Germ Hotspot #3: Oven Knobs

Somehow oven knobs seem relatively innocent of germs, but according to recent research from NSF International, a public health organization, 14 percent of knobs had coliform bacteria, while 27 percent harbored molds and yeasts.

Clean it tip: Weekly or at least monthly, remove the knobs and wash in hot, soapy water.

Germ Hotspot #4: Cutting boards

Researchers at the University of Arizona found that in the average household, cutting boards have 200 times more fecal bacteria that the average toilet seat. Yikes!

The study also showed that 18 percent harbor potentially dangerous coliform bacteria and 14 percent contain molds and yeasts.

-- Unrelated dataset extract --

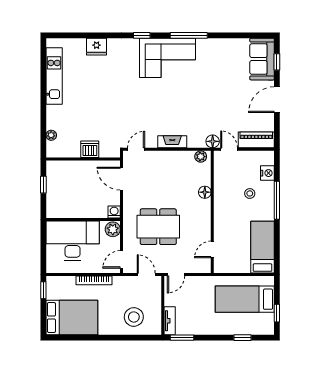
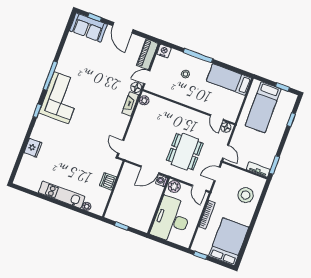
kitchen unit: (54, 76) -> (62, 195), moved
fireplace: (172, 142) -> (130, 104), moved
nightstand: (267, 173) -> (164, 51), moved
door: (122, 179) -> (150, 170), moved
floor lamp: (205, 192) -> (226, 127), moved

Clean it tip: After every use, place boards in the dishwasher or hand-wash with hot soapy water. If your cutting board is very scoured, it may be time to replace. Germs, apparently, just love to nestle in those tiny grooves.

Germ Hotspot #5: Refrigerators

The erroneous assumption regarding fridges is that bacteria won’t grow in cold temps. Not true. A recent study in England found fridge salad drawers, for example, can contain 750 times the level of bacteria considered safe. But scrubbing the inside of your fridge isn’t enough. The University of Arizona study also found that of 160 homes in three US cities, the seal around the fridge tested positive 83 percent of the time for common molds. The mold can spread every time the refrigerator door opens—potentially contaminating the food.

Clean it tip: Do a weekly fridge wipe-down and a once-a-month deep clean where you take everything out, toss any spoiled food, wipe down all surfaces and scrub removable shelves in sudsy hot water. Don’t forget to wipe those fridge seals with a diluted bleach solution or disinfectant too.

Germ Hotspot #6: Computer keyboards

Get ready for it: There are about 200 times more bacteria on a keyboard than a toilet seat—possibly because we never think to disinfect our keyboards.

Clean it tip: Wash your hands, and your desk area, and keyboard, often.

Germ Hotspot #7: Faucets

Since you can’t wash your hands before you turn on your faucet, it’s a logical though painful realization that research found coliform bacteria on nine percent of bathroom faucet handles and that 27 percent had molds and five percent carried staph. In another survey conducted by the Hygiene Council, kitchen faucet handles carried more than 13,000 bacteria per square inch and bathroom faucet handles had more than 6,000 bugs per square inch. This is much higher than other spots in your home.

Clean it tip: Clean faucet handles daily with disinfectant wipes or spray.

Don’t despair after reading about these sneaky germ havens—or become a fundamentalist germaphobe. Simply channel all that angst into spring-cleaning by putting a “I can” attitude into all that spick-and-span. Your house will gleam, and a lot of bacteria will find themselves homeless.